Page:Michelet - OC, Histoire de la Révolution française, t. 5.djvu/410

La bibliothèque libre.
Cette page a été validée par deux contributeurs.

Une chose montre assez combien cet homme remarquable était supérieur à ses maîtres.

Le clergé, depuis quatre ans, malgré sa violence et sa rage, n’entraînait pas encore les masses. Plus furieux que convaincu, il ne trouvait pas les machines simples et fortes qu’il fallait pour atteindre, remuer la fibre populaire. Les bulles proclamées, commentées, n’y suffisaient pas ; le pape qui est à Rome semblait loin de la Vendée. Les miracles agissaient peu. Tant simple que fût ce peuple, il y a à parier que plusieurs avaient des doutes. Ces fourberies troublaient les uns, refroidissaient les autres. Cathelineau imagina une chose naïve et loyale, qui fit plus d’impression que tous ces mensonges.
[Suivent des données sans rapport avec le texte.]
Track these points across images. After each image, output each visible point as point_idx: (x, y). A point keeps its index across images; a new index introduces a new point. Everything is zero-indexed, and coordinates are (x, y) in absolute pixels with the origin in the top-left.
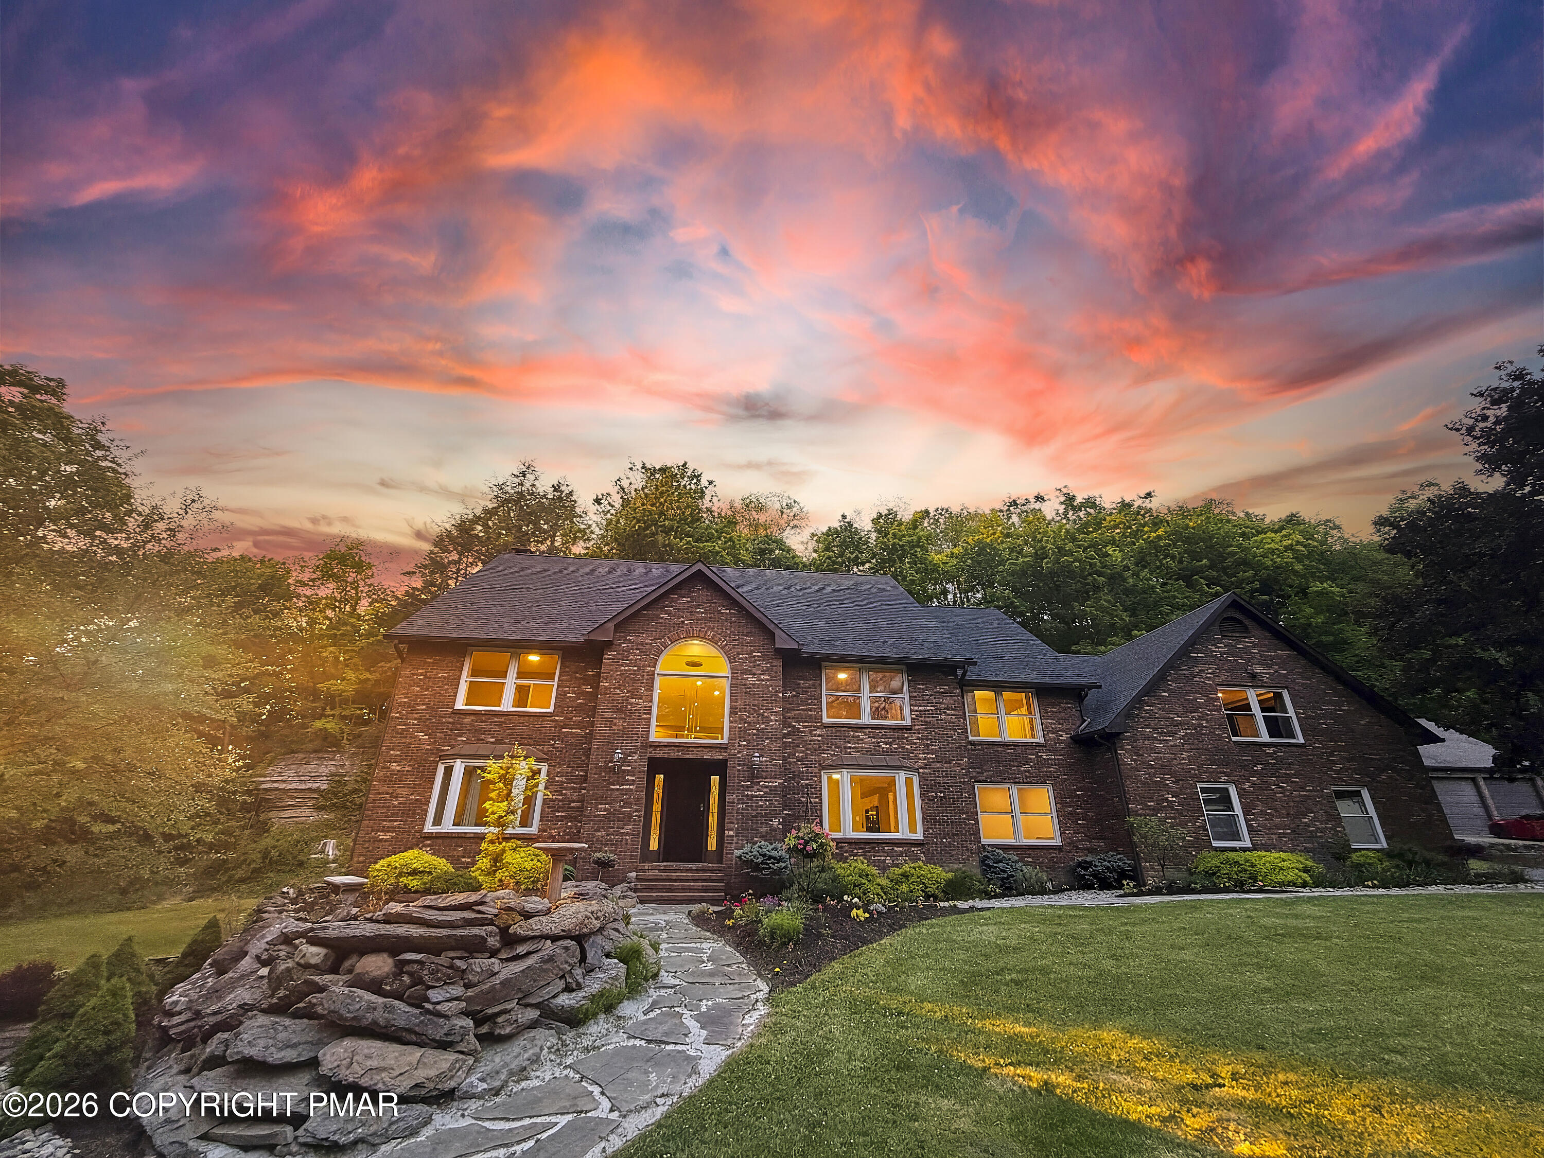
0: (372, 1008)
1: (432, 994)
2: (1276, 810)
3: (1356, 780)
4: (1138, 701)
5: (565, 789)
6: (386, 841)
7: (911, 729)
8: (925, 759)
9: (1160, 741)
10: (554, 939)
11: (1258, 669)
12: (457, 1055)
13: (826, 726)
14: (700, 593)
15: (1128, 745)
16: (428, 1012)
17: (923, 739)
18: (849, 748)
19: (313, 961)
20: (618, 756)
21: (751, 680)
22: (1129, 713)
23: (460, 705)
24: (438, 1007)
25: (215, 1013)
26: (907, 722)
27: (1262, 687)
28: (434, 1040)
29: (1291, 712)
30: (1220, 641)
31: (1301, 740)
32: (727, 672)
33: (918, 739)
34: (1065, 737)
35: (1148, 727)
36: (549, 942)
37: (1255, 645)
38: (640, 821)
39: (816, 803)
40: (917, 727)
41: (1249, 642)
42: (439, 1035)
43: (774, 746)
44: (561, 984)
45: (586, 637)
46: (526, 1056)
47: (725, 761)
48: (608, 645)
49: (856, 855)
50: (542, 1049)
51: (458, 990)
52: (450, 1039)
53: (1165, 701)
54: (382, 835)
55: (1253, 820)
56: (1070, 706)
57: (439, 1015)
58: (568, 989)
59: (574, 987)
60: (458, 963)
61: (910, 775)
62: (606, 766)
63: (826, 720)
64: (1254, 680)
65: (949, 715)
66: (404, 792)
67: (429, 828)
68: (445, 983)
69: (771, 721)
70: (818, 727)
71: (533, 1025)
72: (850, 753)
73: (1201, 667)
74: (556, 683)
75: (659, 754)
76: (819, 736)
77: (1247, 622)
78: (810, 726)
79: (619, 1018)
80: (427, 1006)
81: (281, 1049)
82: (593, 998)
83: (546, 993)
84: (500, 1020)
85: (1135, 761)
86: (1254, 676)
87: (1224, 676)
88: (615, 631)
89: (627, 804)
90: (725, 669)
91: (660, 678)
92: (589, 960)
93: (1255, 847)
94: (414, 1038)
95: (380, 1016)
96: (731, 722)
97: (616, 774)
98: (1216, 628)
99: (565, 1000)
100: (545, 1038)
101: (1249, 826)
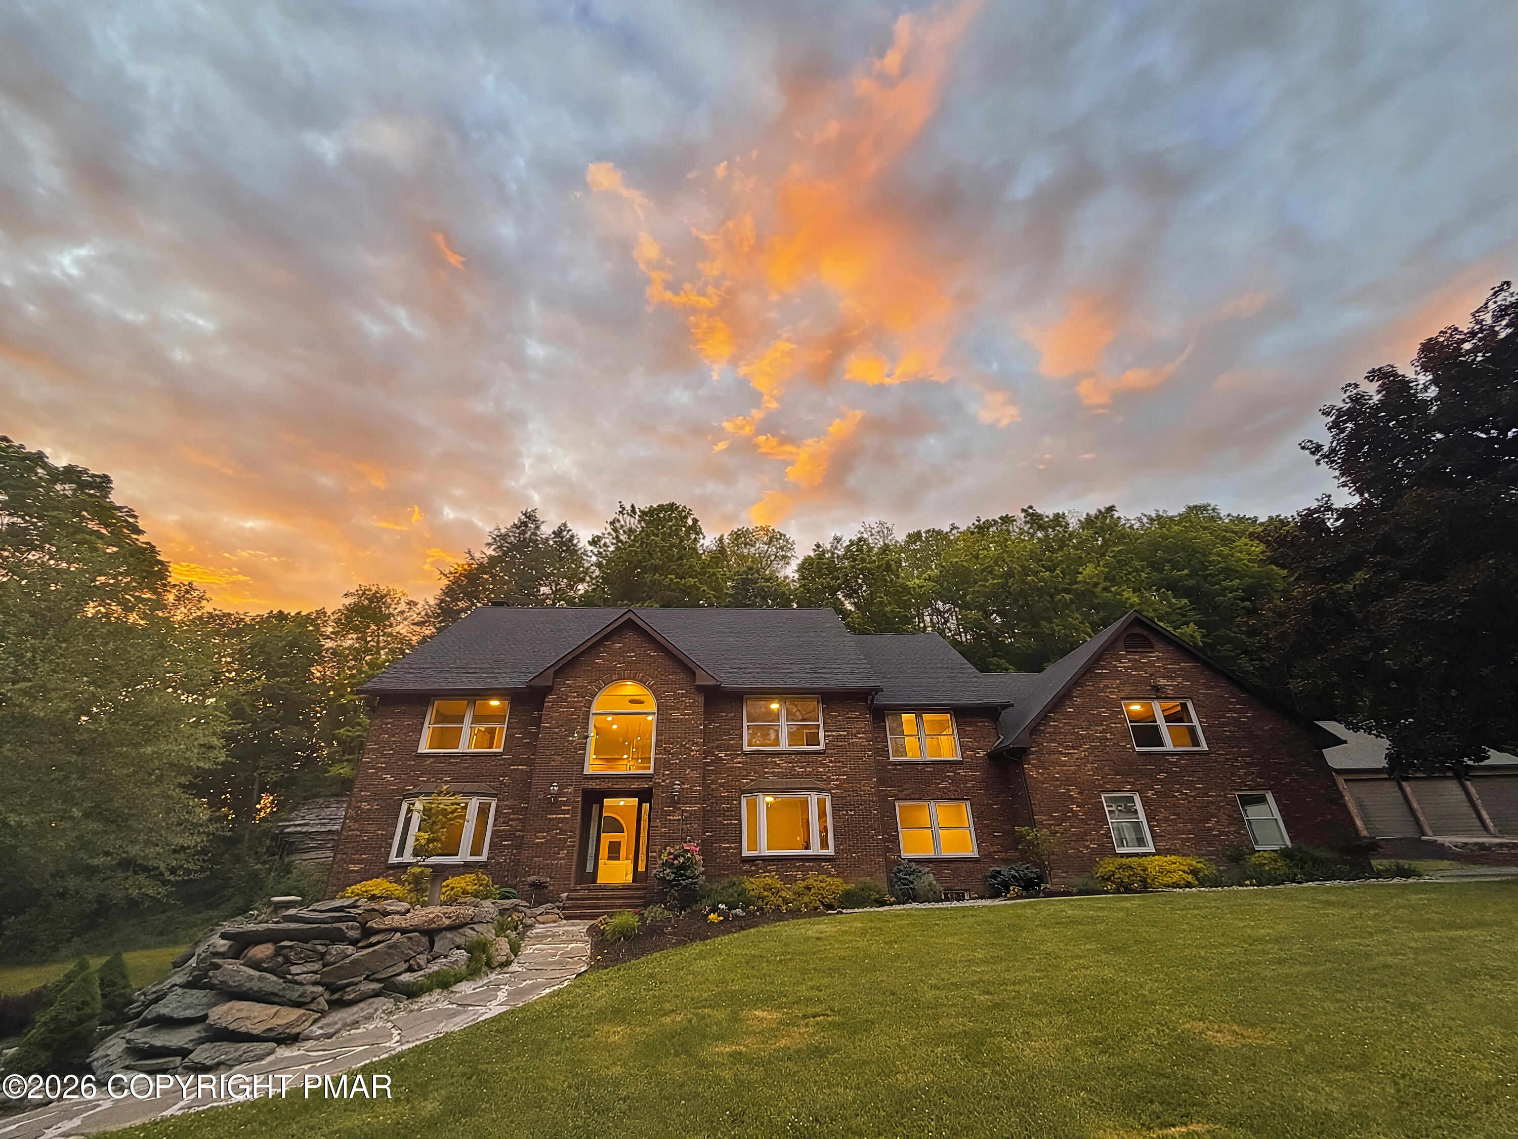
0: (250, 978)
1: (294, 969)
2: (1178, 815)
3: (1259, 785)
4: (1044, 717)
5: (512, 820)
6: (356, 872)
7: (824, 753)
8: (837, 780)
9: (1066, 755)
10: (403, 931)
11: (1162, 682)
12: (304, 1011)
13: (746, 754)
14: (631, 638)
15: (1034, 759)
16: (290, 981)
17: (835, 762)
18: (767, 773)
19: (222, 950)
20: (555, 788)
21: (675, 714)
22: (1035, 729)
23: (423, 748)
24: (296, 978)
25: (154, 993)
26: (822, 747)
27: (1166, 698)
28: (290, 1000)
29: (1196, 722)
30: (1124, 657)
31: (1205, 747)
32: (655, 710)
33: (831, 762)
34: (982, 754)
35: (1054, 741)
36: (398, 934)
37: (1159, 659)
38: (573, 846)
39: (735, 824)
40: (829, 751)
41: (1154, 656)
42: (295, 995)
43: (695, 774)
44: (405, 966)
45: (529, 684)
46: (362, 1014)
47: (650, 790)
48: (549, 690)
49: (770, 871)
50: (376, 1010)
51: (317, 966)
52: (302, 1000)
53: (1068, 716)
54: (352, 867)
55: (1156, 826)
56: (986, 725)
57: (296, 983)
58: (410, 970)
59: (416, 967)
60: (319, 947)
61: (822, 795)
62: (545, 798)
63: (746, 748)
64: (1158, 693)
65: (860, 738)
66: (372, 828)
67: (393, 859)
68: (306, 962)
69: (693, 751)
70: (739, 755)
71: (376, 994)
72: (767, 778)
73: (1105, 682)
74: (506, 726)
75: (593, 785)
76: (739, 763)
77: (1151, 637)
78: (731, 754)
79: (452, 992)
80: (289, 977)
81: (185, 1009)
82: (429, 976)
83: (390, 972)
84: (348, 989)
85: (1041, 774)
86: (1157, 689)
87: (1127, 690)
88: (554, 678)
89: (563, 832)
90: (651, 705)
91: (595, 717)
92: (436, 949)
93: (1158, 852)
94: (277, 1000)
95: (255, 985)
96: (656, 754)
97: (553, 805)
98: (1121, 644)
99: (406, 977)
100: (385, 1003)
101: (1153, 833)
C’était qu’aux processions où l’on portait la croix, les paroisses dont les curés avaient prêté le serment ne portassent leur Christ qu’enveloppé de crêpes noirs.

L’effet fut immense. Il n’y avait pas de bonne femme qui ne fondit en larmes, en voyant le Christ ainsi humilié, qui souffrait la Passion une seconde fois !… Quel reproche à la dureté, à l’insensibilité des hommes qui pouvaient endurer cette captivité de Notre-Seigneur !… Et les hommes s’accusaient aussi. Ils se renvoyaient les reproches. C’était entre les villages une occasion de rivalité et de jalousie. Ceux qui avaient cette honte de n’oser montrer leur Christ à visage découvert étaient conspués par les autres comme des villages de lâches qui souffraient la tyrannie.